Castanea sativa Mill. Castagna en italien ; castégna, chestégna, castigna chistégna, dans les patois tessinois. Châtaigne en français, Kastanie, Edelkastanie en allemand.

En bref

La châtaigne fut une nourriture de base dans les régions productrices jusqu’au début du 20e siècle. Considérée comme le pain des pauvres, elle était peu valorisée et céda sa place au maïs, au pain puis à une nourriture plus variée. Mais la châtaigne est aussi un fruit précieux, apprécié par les citadins: elle accompagne les viandes de fête et se transforme en produit de luxe chez le confiseur. Depuis les années 1990, les châtaigneraies et les châtaignes intéressent les touristes et les communautés locales tâchent de les revaloriser.

Description

Une bogue de châtaigne contient 2 à 3 fruits en forme d’amande ronde ou pointue, beau brun brillant, striée de lignes plus foncées.

Les fruits sont cloisonnés. L’écorce extérieure puis la peau (tan) foncée de l’intérieur se détachent plus ou moins bien à la cuisson.

Variation

Au Tessin on connaît plus de 100 variétés dont 58 sont identifiées: Pinca et Berögna, (à bouillir) , Lüina etTorcion negro (à griller), Verdesa et Verdanesa (pour conserver en tas) sont les plus connues, Tüdiscia au val Bregaglia.

Selon les variétés, l’écorce et la fine peau intérieure se détachent plus ou moins facilement après cuisson. Au Sud du Tessin, on a planté au 20e siècle quelques vergers avec de nouvelles variétés italiennes de marronniers à gros fruits.

Histoire

L’arbre est présent dès l’époque romaine. Sa culture connaît un fort déclin dans toutes les régions européennes depuis le 18e siècle, en autres à cause du succès de la pomme-de-terre et du maïs.

Au Tessin et dans le Poschiavo, les terrains sont propriété communale ou bourgeoisiale, la propriété des arbres est privée. Ce jus plantandi ou droit de planter et exploiter des arbres sur le territoire communal est cité dès le 11e siècle et officiellement aboli en 1912. Dans les autres vallées du Sud des Grisons, des châtaigneraies privées subsistent mais de grandes surfaces sont abandonnées.

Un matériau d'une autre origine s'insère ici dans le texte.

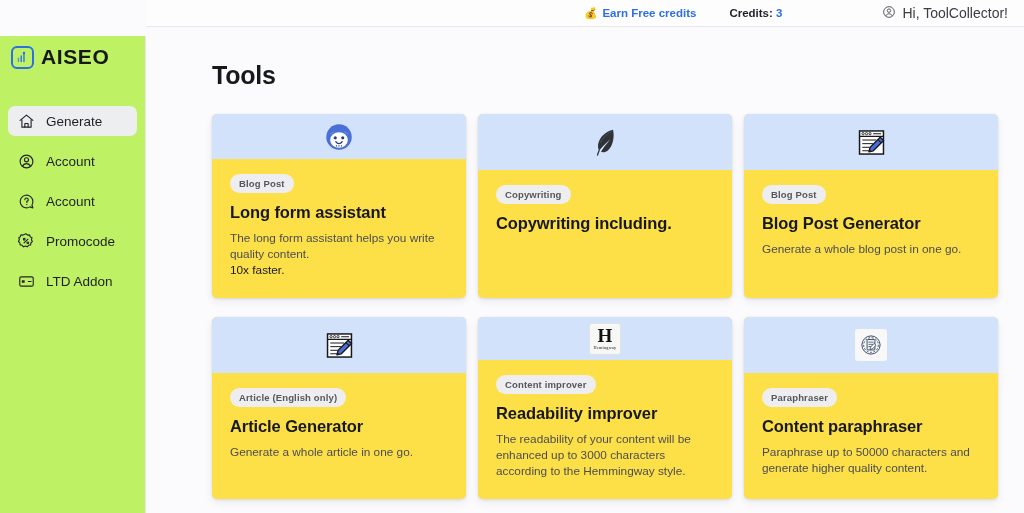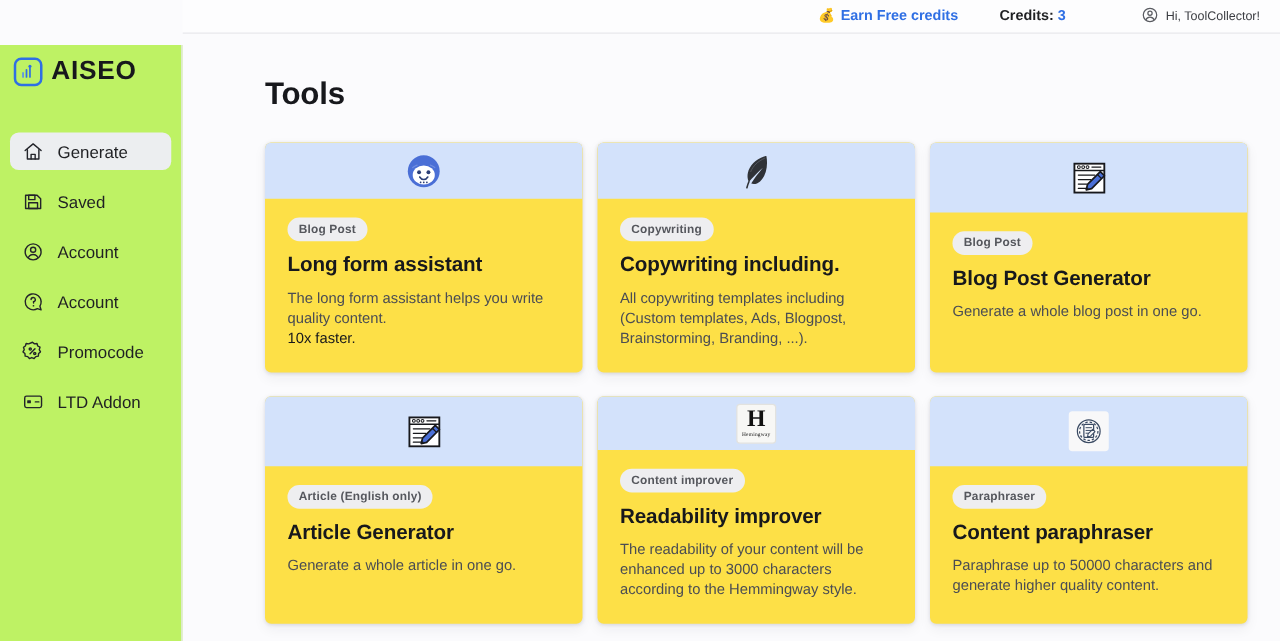--- a/index.html
+++ b/index.html
@@ -132,7 +132,7 @@
     font-size: 11.5px;
     font-weight: 700;
     color: #1f2023;
-    margin-right: 60px;
+    margin-right: 100px;
     white-space: nowrap;
   }
   .credits .val { color: #2f6fe4; font-weight: 700; }

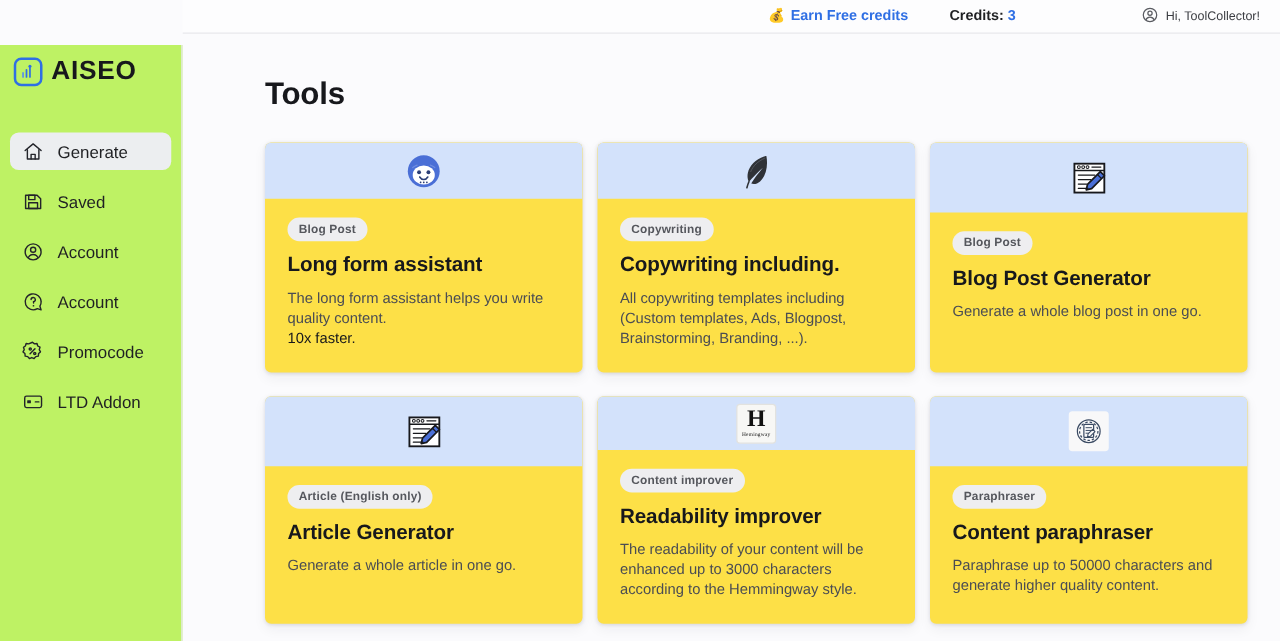--- a/index.html
+++ b/index.html
@@ -141,7 +141,7 @@
     display: flex;
     align-items: center;
     gap: 6px;
-    font-size: 10px;
+    font-size: 14px;
     color: #3b3d42;
     cursor: pointer;
   }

L’entretien des châtaigneraies a cessé au cours du 20e s à cause des maladies et décliné après l’exploitation massive du bois pour les fabriques de tanin. Beaucoup de châtaigneraies à fruit existent encore mais doivent être rajeunies pour retrouver leur capacité productive. L’association des castanéiculteurs de Suisse italienne a encouragé dès 2004 la sauvegarde des grands arbres isolés ou en petits groupes. Une aide financière et technique est accordée aux petits propriétaires pour entretenir ce patrimoine de grande valeur paysagère et culturelle.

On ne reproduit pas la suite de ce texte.